Comb through the entries for "ring" and pull out each line that holds it.

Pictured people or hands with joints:
---*---
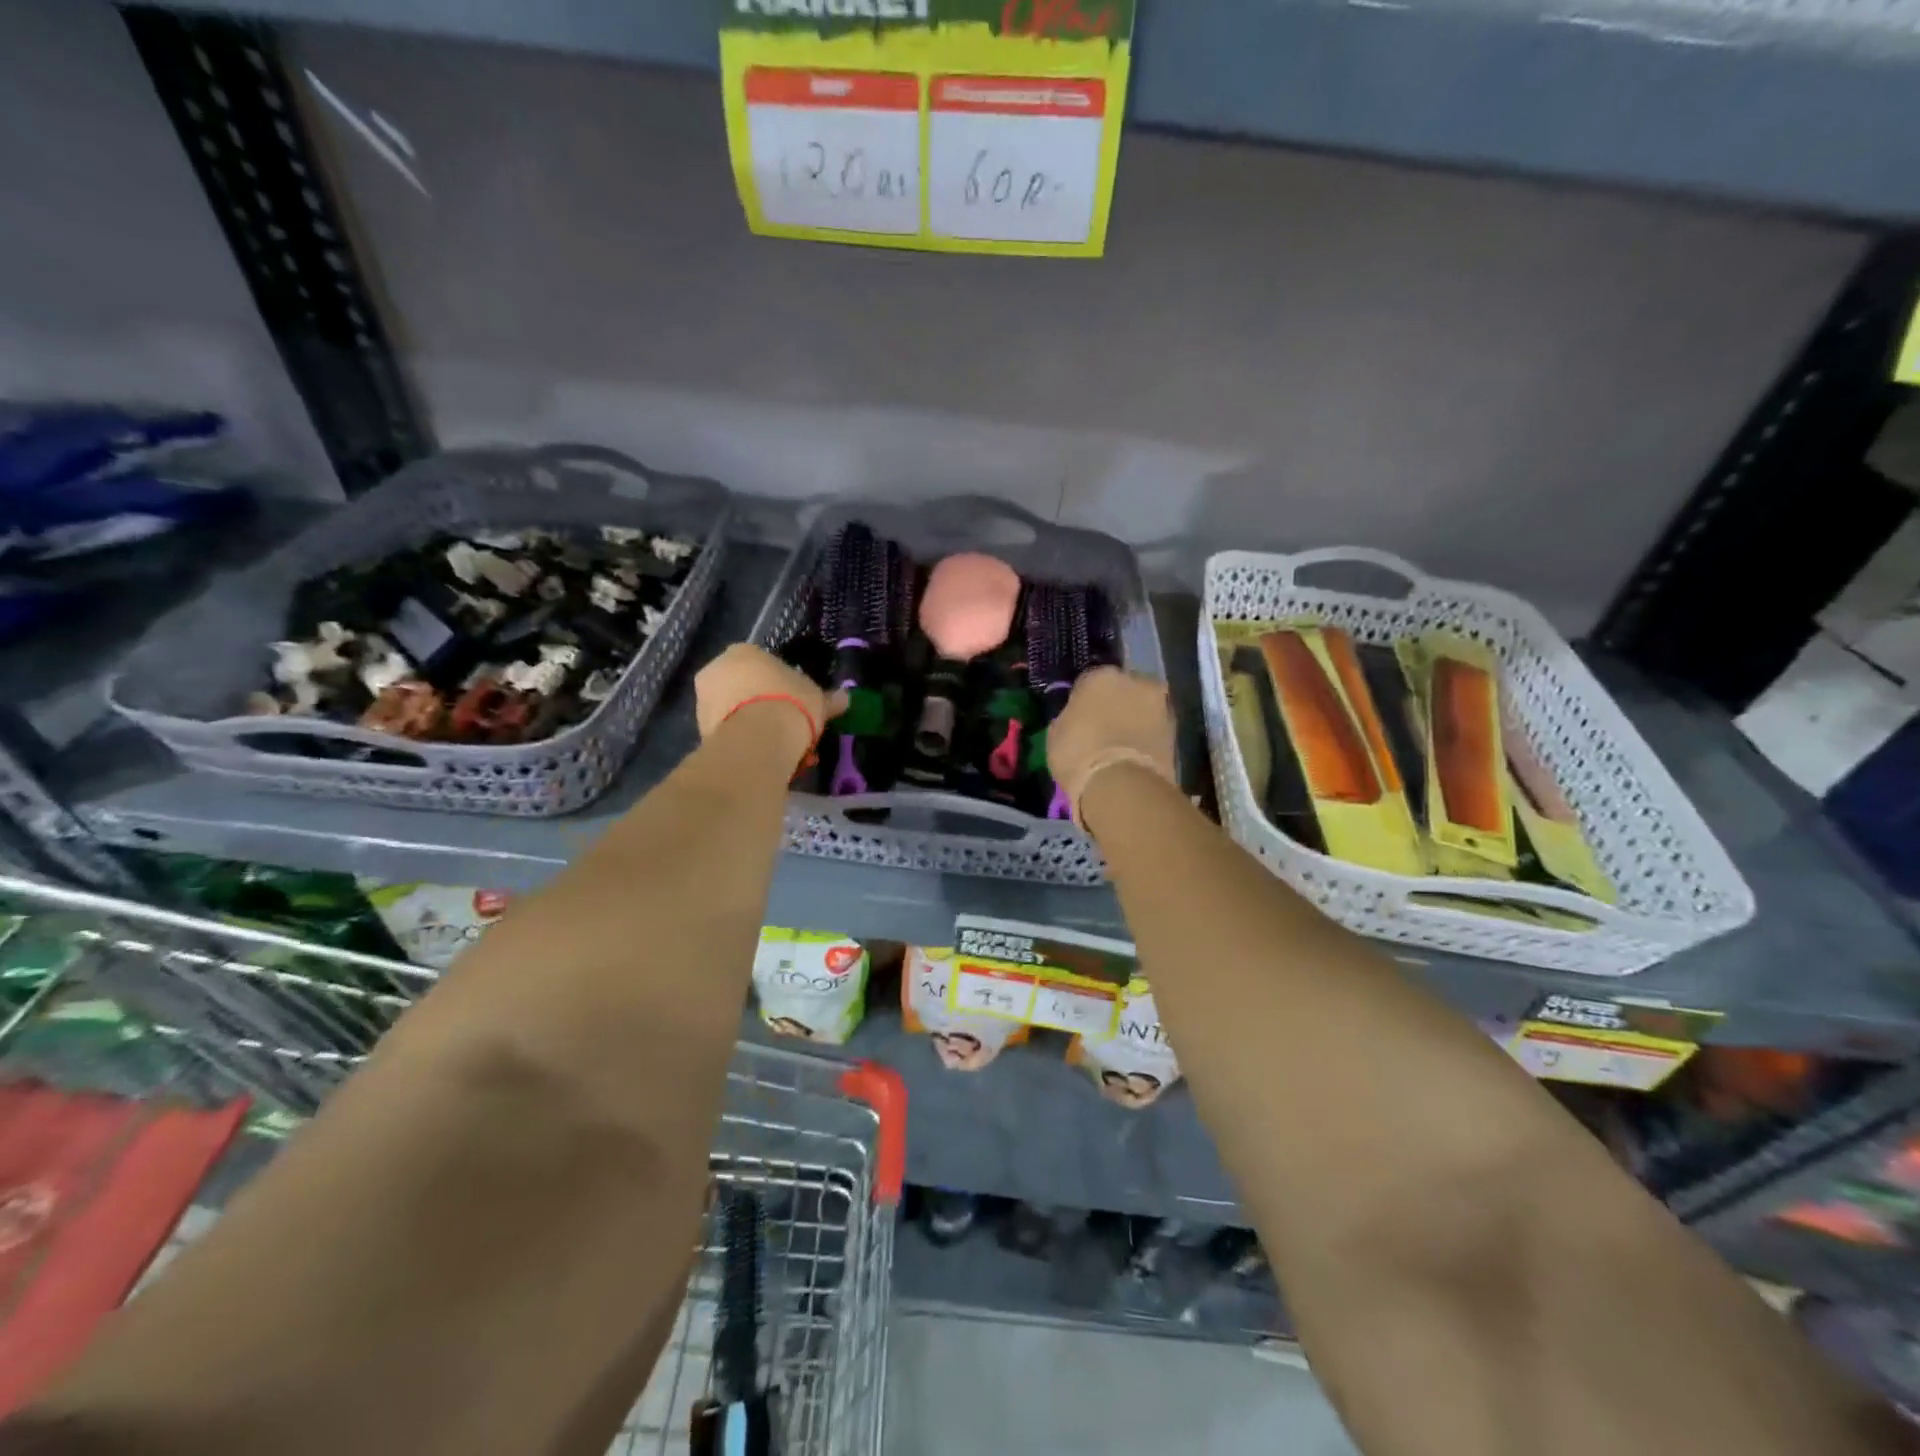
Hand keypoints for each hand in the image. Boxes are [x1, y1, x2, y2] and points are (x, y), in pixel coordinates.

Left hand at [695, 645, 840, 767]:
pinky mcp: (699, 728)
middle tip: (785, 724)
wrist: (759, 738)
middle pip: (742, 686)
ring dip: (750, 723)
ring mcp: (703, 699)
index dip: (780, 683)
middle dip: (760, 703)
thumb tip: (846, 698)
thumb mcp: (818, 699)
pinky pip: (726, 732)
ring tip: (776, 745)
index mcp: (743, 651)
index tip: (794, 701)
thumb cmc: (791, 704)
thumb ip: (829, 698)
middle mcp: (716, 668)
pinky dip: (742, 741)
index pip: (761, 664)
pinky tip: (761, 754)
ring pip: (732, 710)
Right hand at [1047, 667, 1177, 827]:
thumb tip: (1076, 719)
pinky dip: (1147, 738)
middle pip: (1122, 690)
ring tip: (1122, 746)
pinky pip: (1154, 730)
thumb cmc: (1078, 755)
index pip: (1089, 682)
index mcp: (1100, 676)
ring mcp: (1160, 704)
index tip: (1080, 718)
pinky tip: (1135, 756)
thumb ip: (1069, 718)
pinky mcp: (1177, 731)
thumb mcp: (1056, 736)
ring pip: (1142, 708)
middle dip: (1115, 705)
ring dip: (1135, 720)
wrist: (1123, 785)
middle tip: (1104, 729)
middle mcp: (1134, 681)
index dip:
---*---
Output of the task
ring dip: (750, 723)
ring mcp: (703, 699)
ring tip: (776, 745)
ring pip: (732, 710)
ring tip: (1122, 746)
ring mcp: (1160, 704)
ring pip: (1142, 708)
ring dip: (1135, 720)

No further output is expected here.